Assignment - All lines from the one that mentions "25 de Junio. Explanada Costa" through the last of the entries below must be copied exactly, with both ends kept.

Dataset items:
────────────────

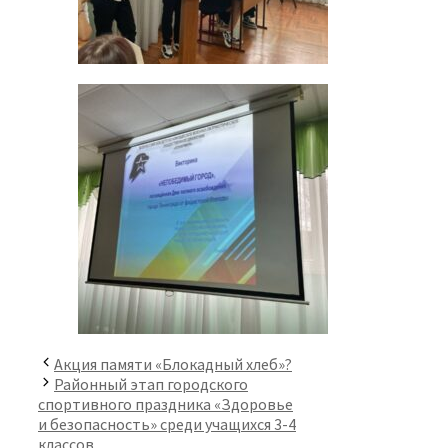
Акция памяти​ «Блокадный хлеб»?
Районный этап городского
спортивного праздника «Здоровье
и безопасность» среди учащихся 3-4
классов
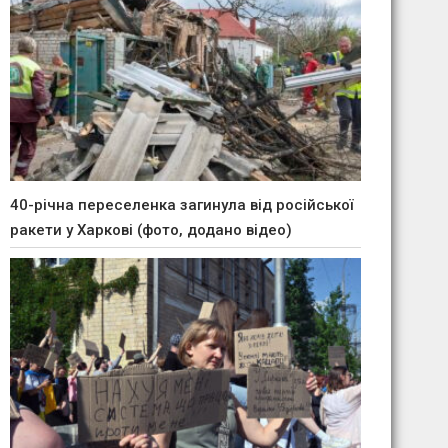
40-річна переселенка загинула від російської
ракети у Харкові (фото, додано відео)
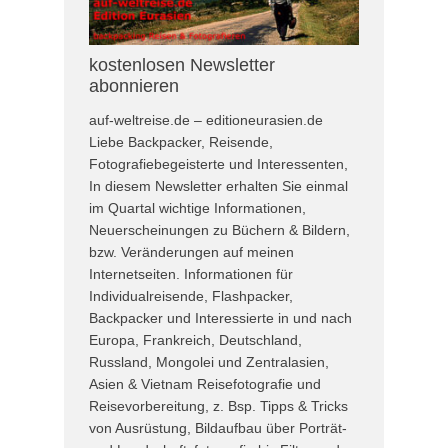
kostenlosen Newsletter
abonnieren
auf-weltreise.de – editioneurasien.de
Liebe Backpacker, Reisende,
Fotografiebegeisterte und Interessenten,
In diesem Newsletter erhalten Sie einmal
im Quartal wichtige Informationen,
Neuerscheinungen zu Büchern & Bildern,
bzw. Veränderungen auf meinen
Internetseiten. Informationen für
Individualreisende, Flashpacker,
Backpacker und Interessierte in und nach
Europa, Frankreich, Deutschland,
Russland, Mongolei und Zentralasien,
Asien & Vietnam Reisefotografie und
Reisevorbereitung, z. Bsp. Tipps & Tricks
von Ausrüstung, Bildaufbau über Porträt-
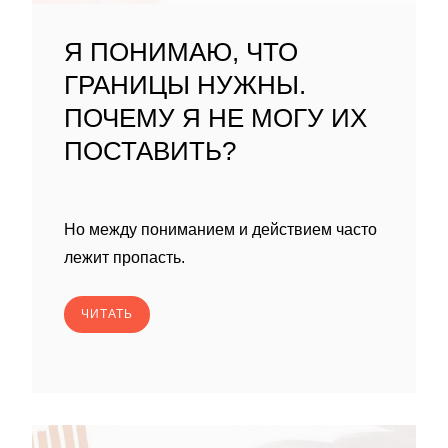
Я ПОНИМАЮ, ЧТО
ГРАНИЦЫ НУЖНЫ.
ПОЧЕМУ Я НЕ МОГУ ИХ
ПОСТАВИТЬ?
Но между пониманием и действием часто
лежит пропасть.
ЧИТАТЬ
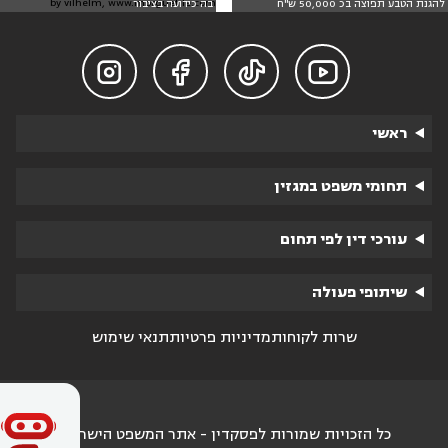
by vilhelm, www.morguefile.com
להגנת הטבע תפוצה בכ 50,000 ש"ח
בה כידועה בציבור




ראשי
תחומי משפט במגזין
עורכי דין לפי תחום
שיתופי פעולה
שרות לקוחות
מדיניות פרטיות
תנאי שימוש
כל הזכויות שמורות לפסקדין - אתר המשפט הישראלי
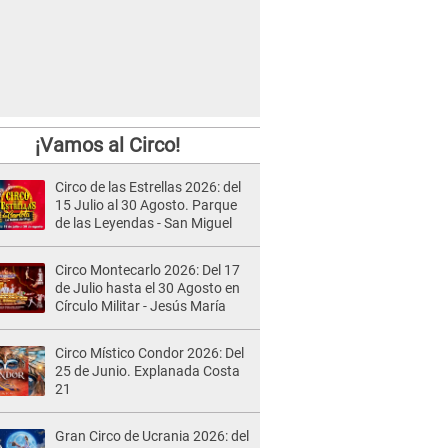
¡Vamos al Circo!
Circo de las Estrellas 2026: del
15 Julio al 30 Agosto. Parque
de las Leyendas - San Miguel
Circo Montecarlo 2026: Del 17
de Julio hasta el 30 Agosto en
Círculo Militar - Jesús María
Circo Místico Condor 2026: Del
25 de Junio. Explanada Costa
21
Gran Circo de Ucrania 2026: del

────────────────

Your solution -
25 de Junio. Explanada Costa
21
Gran Circo de Ucrania 2026: del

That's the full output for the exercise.